Superset fills the middle ground:
| Raw SQL | Tableau / Looker | Superset | |
|---|---|---|---|
| Cost | Free | $$$$ | Free (open-source) |
| Requires SQL knowledge | Yes | No | Optional |
| Connects to any DB | Yes | Partial | Yes (50+ connectors) |
| Shareable dashboards | No | Yes | Yes |
| Self-hosted | Yes | No | Yes |
| Custom charts | Yes | Limited | Yes |
Superset is also built on top of standard SQL - every chart is backed by a real SQL query you can inspect and edit. There is no proprietary query language to learn.
Alternatives
- Metabase: simpler, easier to set up, less powerful
- Grafana: excellent for time-series/metrics data, weaker for business analytics
- Redash: SQL-first, simpler dashboards
- Tableau: enterprise, expensive, most polished
- Looker: enterprise, expensive, semantic layer focus
Core Concepts
Superset
├── Databases <- connection to a DB (Postgres, MySQL, BigQuery, etc.)

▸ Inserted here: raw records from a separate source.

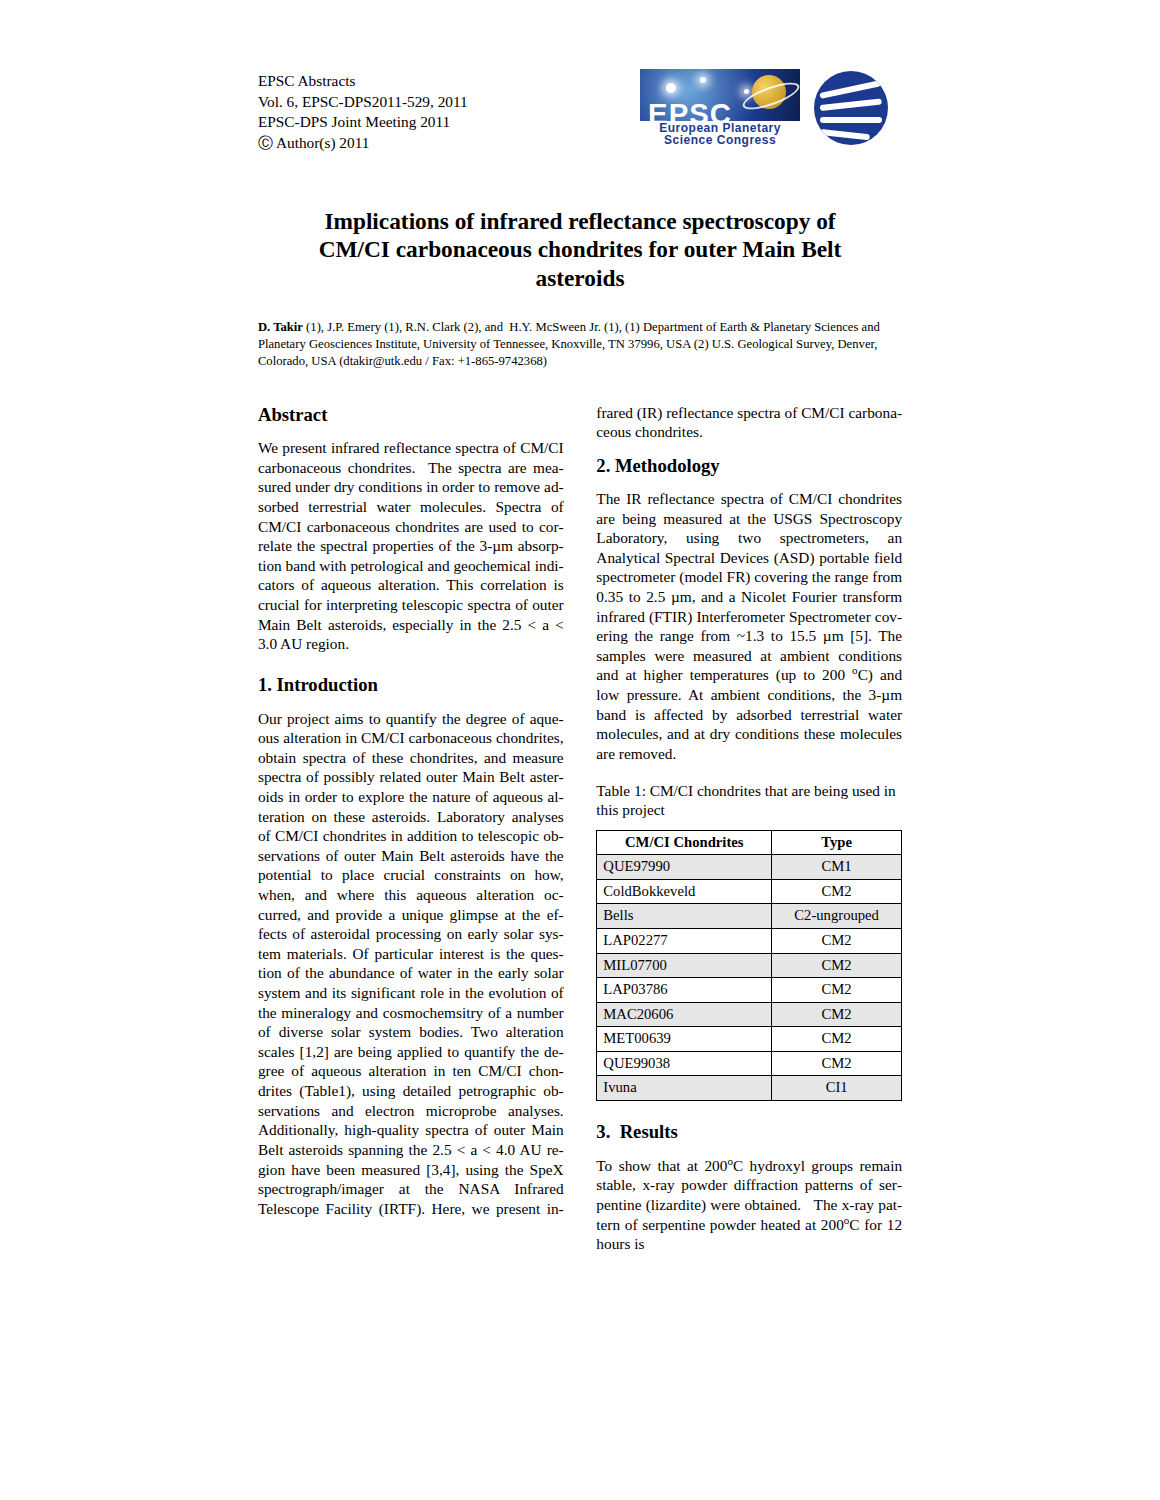EPSC Abstracts
Vol. 6, EPSC-DPS2011-529, 2011
EPSC-DPS Joint Meeting 2011
Ⓒ Author(s) 2011
EPSC
European Planetary Science Congress
Implications of infrared reflectance spectroscopy of
CM/CI carbonaceous chondrites for outer Main Belt
asteroids
D. Takir (1), J.P. Emery (1), R.N. Clark (2), and H.Y. McSween Jr. (1), (1) Department of Earth & Planetary Sciences and Planetary Geosciences Institute, University of Tennessee, Knoxville, TN 37996, USA (2) U.S. Geological Survey, Denver, Colorado, USA (dtakir@utk.edu / Fax: +1-865-9742368)
Abstract
We present infrared reflectance spectra of CM/CI carbonaceous chondrites. The spectra are measured under dry conditions in order to remove adsorbed terrestrial water molecules. Spectra of CM/CI carbonaceous chondrites are used to correlate the spectral properties of the 3-µm absorption band with petrological and geochemical indicators of aqueous alteration. This correlation is crucial for interpreting telescopic spectra of outer Main Belt asteroids, especially in the 2.5 < a < 3.0 AU region.
1. Introduction
Our project aims to quantify the degree of aqueous alteration in CM/CI carbonaceous chondrites, obtain spectra of these chondrites, and measure spectra of possibly related outer Main Belt asteroids in order to explore the nature of aqueous alteration on these asteroids. Laboratory analyses of CM/CI chondrites in addition to telescopic observations of outer Main Belt asteroids have the potential to place crucial constraints on how, when, and where this aqueous alteration occurred, and provide a unique glimpse at the effects of asteroidal processing on early solar system materials. Of particular interest is the question of the abundance of water in the early solar system and its significant role in the evolution of the mineralogy and cosmochemsitry of a number of diverse solar system bodies. Two alteration scales [1,2] are being applied to quantify the degree of aqueous alteration in ten CM/CI chondrites (Table1), using detailed petrographic observations and electron microprobe analyses. Additionally, high-quality spectra of outer Main Belt asteroids spanning the 2.5 < a < 4.0 AU region have been measured [3,4], using the SpeX spectrograph/imager at the NASA Infrared Telescope Facility (IRTF). Here, we present infrared (IR) reflectance spectra of CM/CI carbonaceous chondrites.
2. Methodology
The IR reflectance spectra of CM/CI chondrites are being measured at the USGS Spectroscopy Laboratory, using two spectrometers, an Analytical Spectral Devices (ASD) portable field spectrometer (model FR) covering the range from 0.35 to 2.5 µm, and a Nicolet Fourier transform infrared (FTIR) Interferometer Spectrometer covering the range from ~1.3 to 15.5 µm [5]. The samples were measured at ambient conditions and at higher temperatures (up to 200 oC) and low pressure. At ambient conditions, the 3-µm band is affected by adsorbed terrestrial water molecules, and at dry conditions these molecules are removed.
Table 1: CM/CI chondrites that are being used in this project
| CM/CI Chondrites | Type |
| --- | --- |
| QUE97990 | CM1 |
| ColdBokkeveld | CM2 |
| Bells | C2-ungrouped |
| LAP02277 | CM2 |
| MIL07700 | CM2 |
| LAP03786 | CM2 |
| MAC20606 | CM2 |
| MET00639 | CM2 |
| QUE99038 | CM2 |
| Ivuna | CI1 |
3. Results
To show that at 200oC hydroxyl groups remain stable, x-ray powder diffraction patterns of serpentine (lizardite) were obtained. The x-ray pattern of serpentine powder heated at 200oC for 12 hours is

├── Datasets <- a table or custom SQL query from a Database
├── Charts <- a visualization built on a Dataset
└── Dashboards <- collection of Charts arranged on a canvas
Database: a connection string to a data source. One Superset instance can connect to many databases.
Dataset: a pointer to data inside a Database. Either a physical table or a virtual dataset (custom SQL). This is where you define metrics and calculated columns.
Chart: a single visualization (bar chart, line chart, pie, table, map, etc.) built from a Dataset.
Dashboard: a canvas where you arrange multiple Charts, add filters, and share with others.
Installation
Option 1: Docker Compose (recommended)
git clone https://github.com/apache/superset.git
cd superset
docker compose -f docker-compose-image-tag.yml up
Open http://localhost:8088. Default credentials: admin / admin.
Option 2: pip (for development)
Requirements: Python 3.9+, pip
# Create virtual environment
python3 -m venv venv
source venv/bin/activate
# Install Superset
pip install apache-superset
# Initialize the database
superset db upgrade
# Create admin user
superset fab create-admin \
--username admin \
--firstname Admin \
--lastname User \
--email admin@example.com \
--password admin
# Load example data (optional)
superset load_examples
# Initialize default roles
superset init
# Run dev server
superset run -p 8088 --with-threads --reload --debugger
Option 3: Production with Docker
For production, Superset needs:
- PostgreSQL or MySQL as its metadata database (stores users, charts, dashboards)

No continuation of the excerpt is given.